I hang up the phone and stare at Gabby. “What is he going to say?” I ask her.

“I was just going to ask you. What did he say?”

“He said he wants to come over. He said he’ll stop by.”

“Which was it? Come over or stop by?”

“Both. First he said one, then the other.”

“Which one was first?”

“Come by. I mean, come over. Yeah, then he said ‘stop by.’ ”

“I don’t know if that’s good or bad,” she says.

“Me, neither.” Suddenly, I am overwhelmed by desperation. What is about to happen? “Do you think it’s possible he’s up for all of this? That I might not lose him?”

“I don’t know!” she says. She’s just as stressed out about this as I am.

“People shouldn’t be possibly breaking up with their boyfriends while they are pregnant,” I say. “All of this anxiety can’t be good for the baby.”

“Are you gonna change?” Gabby asks.

I look down at myself. I’m wearing black leggings and a huge sweatshirt. “Should I?”

“Politely, yes.”

“OK,” I say. “What do I wear?” I get up and head to my room, thinking of what to put on.

“How about that red sweater?” she calls up the stairs. “And just jeans or something. Super casual.”

“Yeah, OK,” I say, peeking my head back out to talk to her. “Casual but nice.”

“Right,” she calls to me. “Also, fix your bun. It’s falling over.”

“OK.”

The doorbell rings when I’m putting on mascara. I feel so fat lately. No telling if it’s because I’m actually fat, just think I’m fat, or both.

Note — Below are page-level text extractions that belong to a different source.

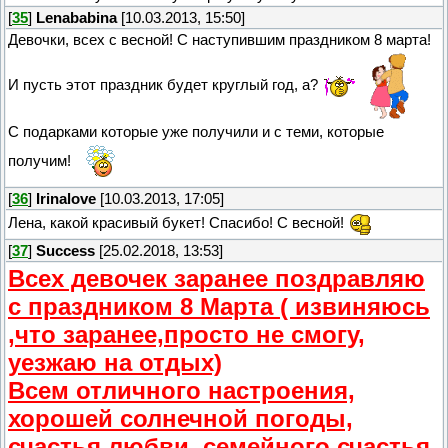
[
35
]
Lenababina
[10.03.2013, 15:50]
Девочки, всех с весной! С наступившим праздником 8 марта!
И пусть этот праздник будет круглый год, а?
С подарками которые уже получили и с теми, которые
получим!
[
36
]
Irinalove
[10.03.2013, 17:05]
Лена, какой красивый букет! Спасибо! С весной!
[
37
]
Success
[25.02.2018, 13:53]
Всех девочек заранее поздравляю
с праздником 8 Марта ( извиняюсь
,что заранее,просто не смогу,
уезжаю на отдых)
Всем отличного настроения,
хорошей солнечной погоды,
счастья,любви, семейного счастья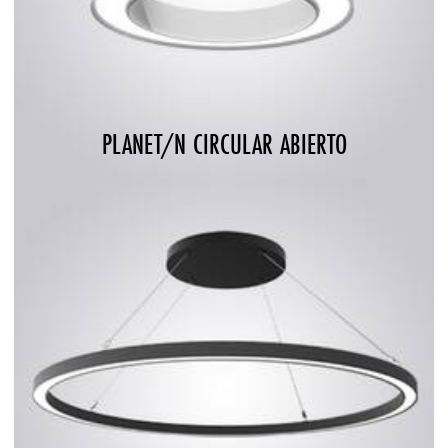
PLANET/N CIRCULAR ABIERTO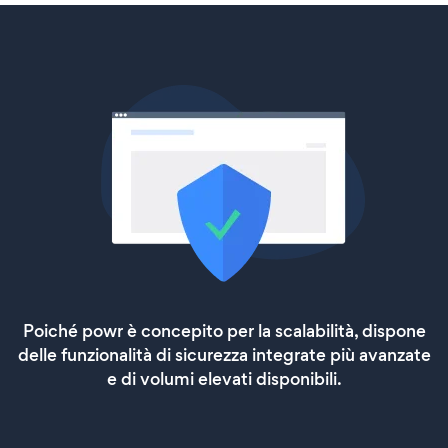
Poiché powr è concepito per la scalabilità, dispone
delle funzionalità di sicurezza integrate più avanzate
e di volumi elevati disponibili.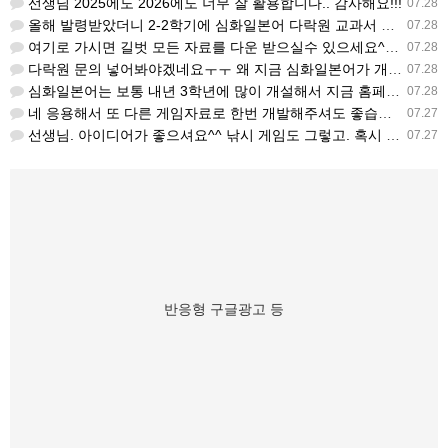
선생님 2025에도 2026에도 너무 잘 활용합니다.. 감사해요!!!
07.28
올해 발령받았더니 2-2학기에 심화일본어 다락원 교과서 채택되어 있네요. 저도 당장 다음달부터 수업을 해야하…
07.28
여기로 가시면 길벗 모든 자료를 다운 받으실수 있으세요^^ https://coffee-plume-710.no…
07.28
다락원 문의 넣어봐야겠네요ㅜㅜ 왜 지금 심화일본어가 개설된지는 저도 참 의문입니다... 작년에 계셨던 선생님…
07.28
심화일본어는 보통 내년 3학년에 많이 개설해서 지금 홈페이지에 없는가보네요~ 일본어랑 생활 일본어는 다 있는…
07.28
네 응용해서 또 다른 게임자료로 한번 개발해주셔도 좋습니다
07.27
선생님. 아이디어가 좋으셔요^^ 낚시 게임도 그렇고. 혹시 이것 제가 응용 사용해 보아도 될 까요?
07.27
반응형 구글광고 등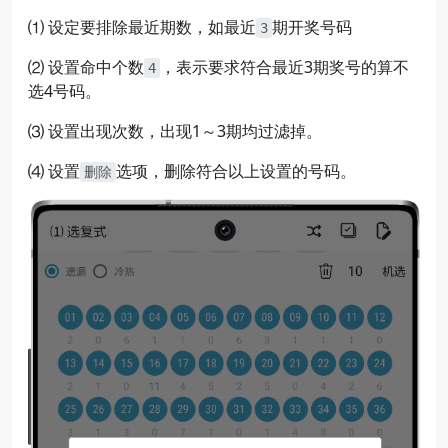
⑴ 设定要排除最近期数，如最近
期开奖号码
3
⑵ 设置命中个数
，表示要求符合最近3期奖号的算不
4
选4号码。
⑶ 设置出现次数，出现1～3期均过滤掉。
⑷ 设置
选项，删除符合以上设置的号码。
删除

“I’ll get the door!” Gabby says, and I hear her run up the stairs, away from the front door and toward me. “Before I do, though . . .” she says when she’s standing outside my room.

“Yeah?”

“You’re amazing. You’re smart, and you’re loving, and you are the best friend I’ve ever had, and you are just the best best best person in the universe. Don’t ever forget that.”

I smile at her. “OK,” I say.

And then she turns away and runs down to get the door. I hear her greet him. I come out of my room and down the stairs.

“Hi,” I say to him.

“Hi,” he says. “Can we talk?”

“Sure.”

“You guys take the living room,” Gabby says. “I was going to take Charlemagne for a walk anyway.”

Ethan bends down and pets Charlemagne as Gabby grabs the leash and slips on a pair of shoes. Then she and Charlemagne are out the door.

Ethan looks at me.

We don’t have to talk about anything. I can tell just by the sorrowful look on his face what he’s here to say.

It’s over.

All I have to do is get through this. That is all I have to do. And when he’s gone, I can cry until I’m a senior citizen.

“We can sit down,” I tell him. I am proud of how even my voice sounds.

“I can’t do it,” he says, not moving.

“I know,” I tell him.

His voice breaks. His chin starts to spasm, ever so slightly. “I’ve thought, for so many years now, that I just needed to get you back, and everything would be fine.” He’s so sad that I don’t have any room to be sad.

“I know,” I say. “Come sit down.” I lead him over to the sofa. I sit so he will sit. Sitting helps sad people, I think. Later, when he is gone, when I am the sad one again, I will sit. I will sit right here.

“I messed this all up. We never should have broken up in college. We should have stayed together. We should have . . . we should have done this all differently.”

“I know,” I say.

“I’m not ready for this,” he says. “I can’t do it.”

I knew this was what he was going to say, but hearing the words still feels like I’m being punched in the lungs.